With the growth of computing
technology the need of high performance computers (HPC) has significantly
increased. Optics has been used in computing for a number of years but the main
emphasis has been and continues to be to link portions of computers, for
communications, or more intrinsically in devices that have some optical
application or component (optical pattern recognition etc.)
Optical
computing was a hot research area in 1980’s.But the work tapered off due to
materials limitations that prevented optochips from getting small enough and
cheap enough beyond laboratory curiosities. Now, optical computers are back
with advances in self-assembled conducting organic polymers that promise
super-tiny of all optical chips.
Optical
computing technology is, in general, developing in two directions. One approach
is to build computers that have the same architecture as present day computers
but using optics that is Electro optical hybrids. Another approach is to
generate a completely new kind of computer, which can perform all functional
operations in optical mode. In recent years, a number of devices that can
ultimately lead us to real optical computers have already been manufactured. These
include optical logic gates, optical switches, optical interconnections and
optical memory.
Current
trends in optical computing emphasize communications, for example the use of
free space optical interconnects as a potential solution to remove ‘Bottlenecks’
experienced in electronic architectures. Optical technology is one of the most
promising, and may eventually lead to new computing applications as a
consequence of faster processing speed, as well as better connectivity and
higher bandwidth.
NEED FOR OPTICAL COMPUTING
The
pressing need for optical technology stems from the fact that today’s computers
are limited by the time response of electronic circuits. A solid transmission
medium limits both the speed and volume of signals, as well as building up heat
that damages components.
One
of the theoretical limits on how fast a computer can function is given by
Einstein’s principle that signal cannot propagate faster than speed of light.

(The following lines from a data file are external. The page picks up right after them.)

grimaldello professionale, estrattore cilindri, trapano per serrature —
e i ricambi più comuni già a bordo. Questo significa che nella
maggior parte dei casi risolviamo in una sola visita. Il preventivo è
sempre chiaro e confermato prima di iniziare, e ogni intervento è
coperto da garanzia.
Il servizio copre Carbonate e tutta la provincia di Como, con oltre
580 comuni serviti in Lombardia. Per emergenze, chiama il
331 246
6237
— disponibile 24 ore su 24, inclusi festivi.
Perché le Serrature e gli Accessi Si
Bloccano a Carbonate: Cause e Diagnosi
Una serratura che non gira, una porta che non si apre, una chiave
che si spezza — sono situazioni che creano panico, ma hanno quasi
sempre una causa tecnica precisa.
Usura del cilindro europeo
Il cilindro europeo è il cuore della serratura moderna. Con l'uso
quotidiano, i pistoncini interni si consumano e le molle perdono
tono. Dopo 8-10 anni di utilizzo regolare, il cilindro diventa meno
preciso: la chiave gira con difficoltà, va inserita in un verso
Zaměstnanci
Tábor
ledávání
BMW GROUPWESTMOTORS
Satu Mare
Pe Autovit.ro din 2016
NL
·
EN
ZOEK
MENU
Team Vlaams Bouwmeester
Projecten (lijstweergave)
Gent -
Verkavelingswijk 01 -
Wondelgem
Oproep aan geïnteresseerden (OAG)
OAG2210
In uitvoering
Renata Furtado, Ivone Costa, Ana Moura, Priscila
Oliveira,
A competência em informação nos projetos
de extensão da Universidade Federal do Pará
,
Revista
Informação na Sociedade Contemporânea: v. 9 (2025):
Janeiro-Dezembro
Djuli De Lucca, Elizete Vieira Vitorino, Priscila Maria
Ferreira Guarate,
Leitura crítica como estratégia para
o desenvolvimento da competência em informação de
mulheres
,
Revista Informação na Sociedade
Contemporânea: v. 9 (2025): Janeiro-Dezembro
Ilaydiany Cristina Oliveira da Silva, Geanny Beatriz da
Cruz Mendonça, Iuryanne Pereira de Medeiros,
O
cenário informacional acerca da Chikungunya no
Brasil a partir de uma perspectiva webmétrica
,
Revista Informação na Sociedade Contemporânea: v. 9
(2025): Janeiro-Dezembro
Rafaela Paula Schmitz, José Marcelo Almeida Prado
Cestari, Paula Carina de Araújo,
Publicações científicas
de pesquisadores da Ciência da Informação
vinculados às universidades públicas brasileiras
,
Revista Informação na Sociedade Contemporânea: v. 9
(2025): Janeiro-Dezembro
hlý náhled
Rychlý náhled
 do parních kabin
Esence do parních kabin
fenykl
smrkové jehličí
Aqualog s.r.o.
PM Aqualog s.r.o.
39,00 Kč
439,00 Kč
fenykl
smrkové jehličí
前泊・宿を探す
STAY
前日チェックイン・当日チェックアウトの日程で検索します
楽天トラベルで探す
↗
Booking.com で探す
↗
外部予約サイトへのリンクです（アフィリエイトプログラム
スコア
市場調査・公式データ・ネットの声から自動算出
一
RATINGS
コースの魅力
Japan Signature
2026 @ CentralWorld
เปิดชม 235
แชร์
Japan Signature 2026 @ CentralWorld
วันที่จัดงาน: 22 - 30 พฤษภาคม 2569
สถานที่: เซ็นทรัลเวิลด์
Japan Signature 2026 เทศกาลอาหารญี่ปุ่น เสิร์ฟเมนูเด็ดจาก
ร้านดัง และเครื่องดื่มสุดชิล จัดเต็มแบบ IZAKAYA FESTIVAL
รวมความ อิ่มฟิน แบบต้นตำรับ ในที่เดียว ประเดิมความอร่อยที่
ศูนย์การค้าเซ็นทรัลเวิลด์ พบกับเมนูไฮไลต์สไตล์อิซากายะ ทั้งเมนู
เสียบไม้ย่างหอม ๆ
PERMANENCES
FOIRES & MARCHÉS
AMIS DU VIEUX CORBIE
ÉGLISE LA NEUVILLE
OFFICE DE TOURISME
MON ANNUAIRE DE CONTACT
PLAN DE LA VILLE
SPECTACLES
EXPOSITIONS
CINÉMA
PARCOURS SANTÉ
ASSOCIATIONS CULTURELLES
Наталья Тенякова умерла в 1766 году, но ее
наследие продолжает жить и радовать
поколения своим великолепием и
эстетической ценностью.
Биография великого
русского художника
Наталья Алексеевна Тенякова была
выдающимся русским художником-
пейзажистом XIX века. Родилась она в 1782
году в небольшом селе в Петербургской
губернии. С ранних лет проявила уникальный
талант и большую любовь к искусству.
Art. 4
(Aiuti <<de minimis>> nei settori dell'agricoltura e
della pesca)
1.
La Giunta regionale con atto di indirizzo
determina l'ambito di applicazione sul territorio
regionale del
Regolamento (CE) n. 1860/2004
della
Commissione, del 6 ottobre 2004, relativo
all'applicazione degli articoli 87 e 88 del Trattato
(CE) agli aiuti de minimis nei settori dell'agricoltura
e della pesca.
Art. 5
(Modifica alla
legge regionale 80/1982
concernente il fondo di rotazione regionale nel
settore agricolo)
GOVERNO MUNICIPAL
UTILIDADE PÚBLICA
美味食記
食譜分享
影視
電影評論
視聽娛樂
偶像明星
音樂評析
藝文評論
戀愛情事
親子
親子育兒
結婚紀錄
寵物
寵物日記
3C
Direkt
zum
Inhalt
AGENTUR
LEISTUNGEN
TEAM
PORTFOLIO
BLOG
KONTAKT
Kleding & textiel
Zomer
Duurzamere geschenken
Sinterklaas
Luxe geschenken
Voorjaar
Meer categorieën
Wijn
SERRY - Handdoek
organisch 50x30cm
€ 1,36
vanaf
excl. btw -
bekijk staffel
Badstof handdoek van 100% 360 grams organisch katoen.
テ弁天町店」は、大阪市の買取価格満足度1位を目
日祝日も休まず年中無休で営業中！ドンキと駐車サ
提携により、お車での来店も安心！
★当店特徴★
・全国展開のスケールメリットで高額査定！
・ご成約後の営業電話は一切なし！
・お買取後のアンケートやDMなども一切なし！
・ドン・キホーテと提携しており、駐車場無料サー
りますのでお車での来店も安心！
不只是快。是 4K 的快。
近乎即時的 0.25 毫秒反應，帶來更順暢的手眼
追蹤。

So to make computers faster, their components must be smaller and there by
decrease the distance between them. This has resulted in the development of
very large scale integration (VLSI) technology, with smaller device dimensions
and greater complexity. The smallest dimensions of VLSI nowadays are about
0.08mm. Despite the incredible progress in the development and refinement of
the basic technologies over the past decade, there is growing concern that
these technologies may not be capable of solving the computing problems of even
the current millennium. The speed of computers was achieved by miniaturizing
electronic components to a very small micron-size scale, but they are limited
not only by the speed of electrons in matter but also by the increasing density
of interconnections necessary to link the electronic gates on microchips.
The
optical computer comes as a solution of miniaturizing problem. Optical data
processing can perform several operations in parallel much faster and easier
than electrons. This parallelism helps in staggering computational power. For
example a calculation that takes a conventional electronic computer more than
11 years to complete could be performed by an optical computer in a single
hour. Any way we can realize that in an optical computer, electrons are
replaced by photons, the subatomic bits of electromagnetic radiation that make
up light.